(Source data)
•••••
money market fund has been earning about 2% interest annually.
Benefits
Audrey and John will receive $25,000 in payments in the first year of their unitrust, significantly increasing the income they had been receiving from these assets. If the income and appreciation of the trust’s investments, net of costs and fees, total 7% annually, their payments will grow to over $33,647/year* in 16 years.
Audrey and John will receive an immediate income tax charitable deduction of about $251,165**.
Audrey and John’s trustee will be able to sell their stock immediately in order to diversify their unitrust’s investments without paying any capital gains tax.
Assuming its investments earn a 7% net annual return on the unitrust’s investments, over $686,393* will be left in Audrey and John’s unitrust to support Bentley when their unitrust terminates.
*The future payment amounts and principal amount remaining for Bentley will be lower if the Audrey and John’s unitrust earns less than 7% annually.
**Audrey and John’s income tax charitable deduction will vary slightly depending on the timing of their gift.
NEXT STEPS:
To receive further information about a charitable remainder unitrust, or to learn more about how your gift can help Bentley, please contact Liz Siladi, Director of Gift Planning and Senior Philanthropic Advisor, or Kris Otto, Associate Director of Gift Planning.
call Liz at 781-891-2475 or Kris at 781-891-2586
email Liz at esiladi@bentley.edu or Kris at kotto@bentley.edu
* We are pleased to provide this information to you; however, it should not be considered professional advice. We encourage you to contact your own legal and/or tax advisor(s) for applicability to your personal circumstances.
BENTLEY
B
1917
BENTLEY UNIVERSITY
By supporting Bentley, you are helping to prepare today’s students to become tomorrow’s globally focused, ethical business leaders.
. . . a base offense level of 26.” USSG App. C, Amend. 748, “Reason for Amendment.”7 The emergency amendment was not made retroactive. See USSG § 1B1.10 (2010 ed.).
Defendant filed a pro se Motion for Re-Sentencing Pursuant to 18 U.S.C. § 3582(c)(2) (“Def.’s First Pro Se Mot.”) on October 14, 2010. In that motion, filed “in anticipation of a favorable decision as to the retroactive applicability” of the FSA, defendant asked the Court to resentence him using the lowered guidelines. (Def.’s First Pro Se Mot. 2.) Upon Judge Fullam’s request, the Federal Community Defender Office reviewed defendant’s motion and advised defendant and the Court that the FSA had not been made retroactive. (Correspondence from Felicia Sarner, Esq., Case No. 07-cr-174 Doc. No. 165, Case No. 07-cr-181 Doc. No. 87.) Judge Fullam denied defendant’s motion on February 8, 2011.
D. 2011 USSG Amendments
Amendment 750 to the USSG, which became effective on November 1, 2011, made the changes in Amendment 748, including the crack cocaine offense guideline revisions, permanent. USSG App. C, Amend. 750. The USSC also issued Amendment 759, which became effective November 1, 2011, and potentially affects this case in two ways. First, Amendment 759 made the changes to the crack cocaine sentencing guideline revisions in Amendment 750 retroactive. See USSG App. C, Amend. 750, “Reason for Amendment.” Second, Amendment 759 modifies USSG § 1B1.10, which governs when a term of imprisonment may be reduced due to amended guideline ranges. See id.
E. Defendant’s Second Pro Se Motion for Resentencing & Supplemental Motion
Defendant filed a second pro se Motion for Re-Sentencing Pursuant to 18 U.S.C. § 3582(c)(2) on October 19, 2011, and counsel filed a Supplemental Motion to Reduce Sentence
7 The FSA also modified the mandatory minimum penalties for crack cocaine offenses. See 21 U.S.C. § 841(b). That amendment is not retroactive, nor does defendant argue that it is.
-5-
•••••
§ Description of the task
Please repeat the data in full so that nothing differs from the original.

§ Answer area
money market fund has been earning about 2% interest annually.
Benefits
Audrey and John will receive $25,000 in payments in the first year of their unitrust, significantly increasing the income they had been receiving from these assets. If the income and appreciation of the trust’s investments, net of costs and fees, total 7% annually, their payments will grow to over $33,647/year* in 16 years.
Audrey and John will receive an immediate income tax charitable deduction of about $251,165**.
Audrey and John’s trustee will be able to sell their stock immediately in order to diversify their unitrust’s investments without paying any capital gains tax.
Assuming its investments earn a 7% net annual return on the unitrust’s investments, over $686,393* will be left in Audrey and John’s unitrust to support Bentley when their unitrust terminates.
*The future payment amounts and principal amount remaining for Bentley will be lower if the Audrey and John’s unitrust earns less than 7% annually.
**Audrey and John’s income tax charitable deduction will vary slightly depending on the timing of their gift.
NEXT STEPS:
To receive further information about a charitable remainder unitrust, or to learn more about how your gift can help Bentley, please contact Liz Siladi, Director of Gift Planning and Senior Philanthropic Advisor, or Kris Otto, Associate Director of Gift Planning.
call Liz at 781-891-2475 or Kris at 781-891-2586
email Liz at esiladi@bentley.edu or Kris at kotto@bentley.edu
* We are pleased to provide this information to you; however, it should not be considered professional advice. We encourage you to contact your own legal and/or tax advisor(s) for applicability to your personal circumstances.
BENTLEY
B
1917
BENTLEY UNIVERSITY
By supporting Bentley, you are helping to prepare today’s students to become tomorrow’s globally focused, ethical business leaders.
. . . a base offense level of 26.” USSG App. C, Amend. 748, “Reason for Amendment.”7 The emergency amendment was not made retroactive. See USSG § 1B1.10 (2010 ed.).
Defendant filed a pro se Motion for Re-Sentencing Pursuant to 18 U.S.C. § 3582(c)(2) (“Def.’s First Pro Se Mot.”) on October 14, 2010. In that motion, filed “in anticipation of a favorable decision as to the retroactive applicability” of the FSA, defendant asked the Court to resentence him using the lowered guidelines. (Def.’s First Pro Se Mot. 2.) Upon Judge Fullam’s request, the Federal Community Defender Office reviewed defendant’s motion and advised defendant and the Court that the FSA had not been made retroactive. (Correspondence from Felicia Sarner, Esq., Case No. 07-cr-174 Doc. No. 165, Case No. 07-cr-181 Doc. No. 87.) Judge Fullam denied defendant’s motion on February 8, 2011.
D. 2011 USSG Amendments
Amendment 750 to the USSG, which became effective on November 1, 2011, made the changes in Amendment 748, including the crack cocaine offense guideline revisions, permanent. USSG App. C, Amend. 750. The USSC also issued Amendment 759, which became effective November 1, 2011, and potentially affects this case in two ways. First, Amendment 759 made the changes to the crack cocaine sentencing guideline revisions in Amendment 750 retroactive. See USSG App. C, Amend. 750, “Reason for Amendment.” Second, Amendment 759 modifies USSG § 1B1.10, which governs when a term of imprisonment may be reduced due to amended guideline ranges. See id.
E. Defendant’s Second Pro Se Motion for Resentencing & Supplemental Motion
Defendant filed a second pro se Motion for Re-Sentencing Pursuant to 18 U.S.C. § 3582(c)(2) on October 19, 2011, and counsel filed a Supplemental Motion to Reduce Sentence
7 The FSA also modified the mandatory minimum penalties for crack cocaine offenses. See 21 U.S.C. § 841(b). That amendment is not retroactive, nor does defendant argue that it is.
-5-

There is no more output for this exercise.